[[ EXTRACT PROVIDED open ]]

The hon. Gentleman asked about the role of the BBC. As chapter 5 of the White Paper spells out, the BBC governors will retain a specific role for upholding the remit of the BBC, just as the board of Channel 4 will have a role for upholding the remit of Channel 4, and the managers of ITV will likewise have a role for ITV. However, there will be a role for Ofcom in ensuring that the general economic and competition provisions that apply to all broadcasters apply also to the BBC. It will also have a role in ensuring that the measurable, quantifiable aspects of public service broadcasting--aspects such as independent production quotas and ensuring news and current affairs in peak time, and that regional targets are met--are regulated across the broadcasting landscape, including the BBC.

The hon. Gentleman asked whether the proposals mean that we are moving towards a single ITV. The sector-specific provisions that currently prevent such a move from occurring--the 15 per cent. rule and the two London licences rule--are due to be lifted. However, any proposal to move towards a single ITV would have to be subject to competition law, competition policy and, ultimately, to the decisions of the competition authorities. The hon. Gentleman asked about the future of radio. We spell out in the White Paper the way in which we want to move away from the current radio points system for the calculation of ownership requirements, and make it very clear that we want to do that.

In all those respects, the White Paper is very clear. I hope that when the hon. Gentleman has more time to consider the detail--obviously, he has had the White Paper for less time than I have--he will find that his concerns are readily addressed. The key message from the White Paper is that it is about giving responsible freedom to the broadcasters. Yes, it will be a greater freedom than many of them have had until now, but it comes with the expectation that they will exercise it responsibly and that measures will be in place to ensure that they do so.

[[ EXTRACT PROVIDED closed ]]

EXERCISE GOAL
Extract the part of the statement on the broadcasting White Paper that runs from "In all those" down to "they do so.", copied word for word. The listing has nothing to do with this work.

[[ DATA TO EXAMINE open ]]

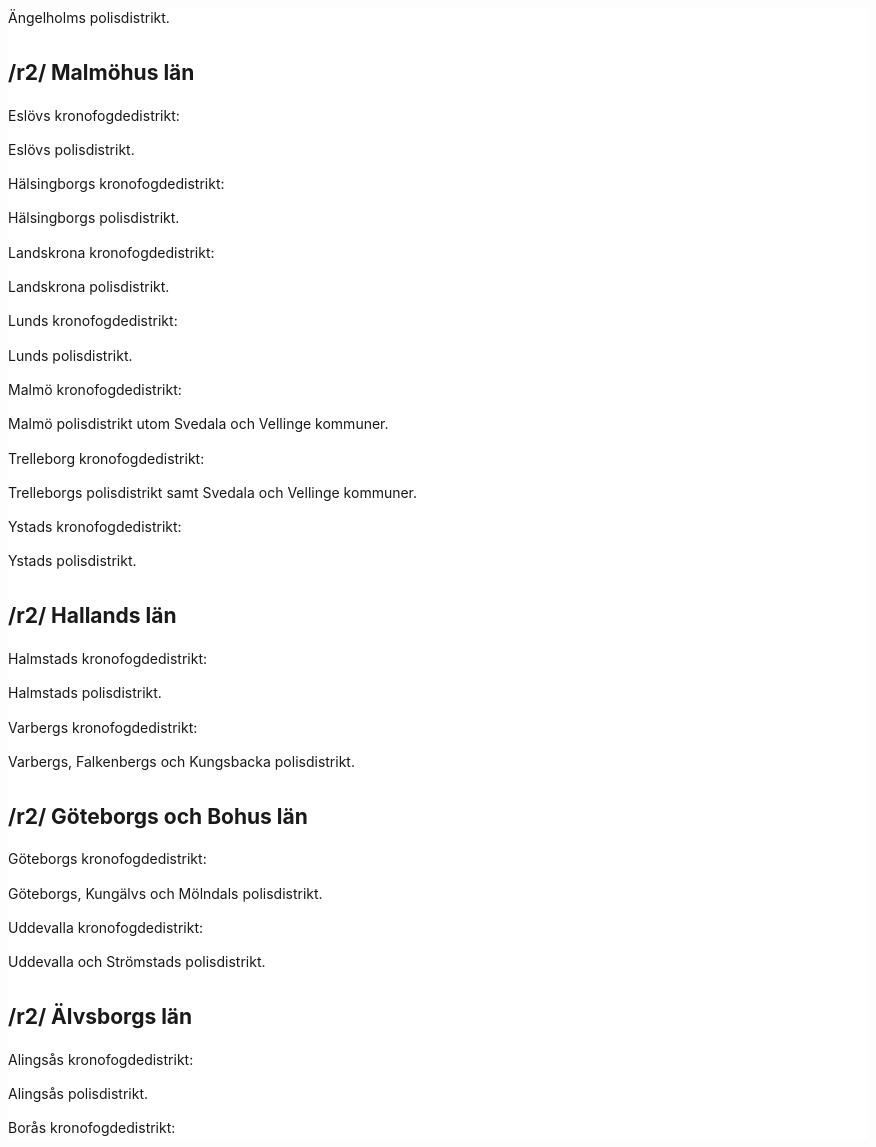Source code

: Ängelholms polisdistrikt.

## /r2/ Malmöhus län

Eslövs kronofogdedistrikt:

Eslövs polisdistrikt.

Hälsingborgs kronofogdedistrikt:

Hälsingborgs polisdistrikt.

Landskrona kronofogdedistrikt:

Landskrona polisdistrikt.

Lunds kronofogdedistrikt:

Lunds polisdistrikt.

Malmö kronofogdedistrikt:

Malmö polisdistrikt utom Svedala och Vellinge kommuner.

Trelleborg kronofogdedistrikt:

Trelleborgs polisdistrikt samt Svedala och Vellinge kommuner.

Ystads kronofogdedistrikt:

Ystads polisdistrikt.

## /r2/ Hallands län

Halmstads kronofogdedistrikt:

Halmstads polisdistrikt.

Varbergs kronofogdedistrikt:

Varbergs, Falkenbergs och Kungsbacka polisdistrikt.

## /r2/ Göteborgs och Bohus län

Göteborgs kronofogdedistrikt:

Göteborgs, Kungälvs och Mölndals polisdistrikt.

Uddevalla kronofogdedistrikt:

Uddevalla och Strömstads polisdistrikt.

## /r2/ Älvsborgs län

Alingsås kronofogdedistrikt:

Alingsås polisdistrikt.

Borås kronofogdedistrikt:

[[ DATA TO EXAMINE closed ]]
[[ DATA TO EXAMINE open ]]

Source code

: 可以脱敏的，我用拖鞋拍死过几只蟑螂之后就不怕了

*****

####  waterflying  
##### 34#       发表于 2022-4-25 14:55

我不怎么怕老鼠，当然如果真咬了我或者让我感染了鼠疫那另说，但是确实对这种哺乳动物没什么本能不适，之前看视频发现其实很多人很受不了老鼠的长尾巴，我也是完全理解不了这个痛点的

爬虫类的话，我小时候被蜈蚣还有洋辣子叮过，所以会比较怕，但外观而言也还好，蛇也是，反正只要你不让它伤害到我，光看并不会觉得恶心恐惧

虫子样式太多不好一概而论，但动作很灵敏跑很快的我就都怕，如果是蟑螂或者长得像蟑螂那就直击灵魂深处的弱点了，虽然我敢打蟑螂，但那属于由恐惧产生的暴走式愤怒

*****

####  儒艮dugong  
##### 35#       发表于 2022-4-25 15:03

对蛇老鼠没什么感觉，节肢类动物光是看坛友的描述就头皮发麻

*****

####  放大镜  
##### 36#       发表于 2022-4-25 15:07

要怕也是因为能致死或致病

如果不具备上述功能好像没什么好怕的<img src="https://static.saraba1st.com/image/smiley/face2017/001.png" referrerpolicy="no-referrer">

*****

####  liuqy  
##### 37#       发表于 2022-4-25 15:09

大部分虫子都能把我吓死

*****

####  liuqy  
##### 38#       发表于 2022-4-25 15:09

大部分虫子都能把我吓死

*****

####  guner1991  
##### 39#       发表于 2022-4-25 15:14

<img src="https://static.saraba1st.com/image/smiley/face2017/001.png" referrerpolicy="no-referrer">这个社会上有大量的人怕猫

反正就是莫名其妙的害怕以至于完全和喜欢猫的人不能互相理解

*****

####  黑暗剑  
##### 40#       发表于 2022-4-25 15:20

[[ DATA TO EXAMINE closed ]]

EXERCISE ANSWER
In all those respects, the White Paper is very clear. I hope that when the hon. Gentleman has more time to consider the detail--obviously, he has had the White Paper for less time than I have--he will find that his concerns are readily addressed. The key message from the White Paper is that it is about giving responsible freedom to the broadcasters. Yes, it will be a greater freedom than many of them have had until now, but it comes with the expectation that they will exercise it responsibly and that measures will be in place to ensure that they do so.